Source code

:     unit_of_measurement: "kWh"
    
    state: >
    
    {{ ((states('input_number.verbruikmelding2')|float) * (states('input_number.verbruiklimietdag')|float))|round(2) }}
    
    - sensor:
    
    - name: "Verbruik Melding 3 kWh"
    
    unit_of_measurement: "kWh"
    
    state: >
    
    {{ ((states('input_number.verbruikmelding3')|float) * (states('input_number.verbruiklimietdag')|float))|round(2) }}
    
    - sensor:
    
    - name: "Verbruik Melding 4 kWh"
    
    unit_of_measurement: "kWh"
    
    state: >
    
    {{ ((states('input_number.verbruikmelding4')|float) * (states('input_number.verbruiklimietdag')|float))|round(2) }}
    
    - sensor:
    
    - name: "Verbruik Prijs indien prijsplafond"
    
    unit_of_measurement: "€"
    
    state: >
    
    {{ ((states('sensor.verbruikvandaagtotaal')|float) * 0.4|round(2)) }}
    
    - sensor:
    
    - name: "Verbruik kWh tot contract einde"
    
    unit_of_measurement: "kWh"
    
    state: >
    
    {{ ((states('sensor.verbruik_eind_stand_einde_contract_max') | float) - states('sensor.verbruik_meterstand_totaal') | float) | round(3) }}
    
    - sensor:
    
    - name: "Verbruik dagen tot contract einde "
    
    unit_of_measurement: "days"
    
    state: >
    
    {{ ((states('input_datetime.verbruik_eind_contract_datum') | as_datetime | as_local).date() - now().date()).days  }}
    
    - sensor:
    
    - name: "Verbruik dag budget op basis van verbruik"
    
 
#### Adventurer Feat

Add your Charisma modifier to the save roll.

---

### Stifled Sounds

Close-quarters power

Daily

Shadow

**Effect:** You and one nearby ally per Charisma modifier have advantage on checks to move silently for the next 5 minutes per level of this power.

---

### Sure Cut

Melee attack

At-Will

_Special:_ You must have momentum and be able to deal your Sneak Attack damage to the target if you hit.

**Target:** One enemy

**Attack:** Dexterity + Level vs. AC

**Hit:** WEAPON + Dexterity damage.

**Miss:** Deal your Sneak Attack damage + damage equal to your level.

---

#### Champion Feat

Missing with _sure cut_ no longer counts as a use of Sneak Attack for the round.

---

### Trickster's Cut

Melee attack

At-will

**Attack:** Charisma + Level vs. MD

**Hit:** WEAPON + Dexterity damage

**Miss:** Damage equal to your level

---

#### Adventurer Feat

____

*About this exercise:*
Work out how many lines in the data above contain the word "equal" and respond with that number only.

*Response to this task:*
2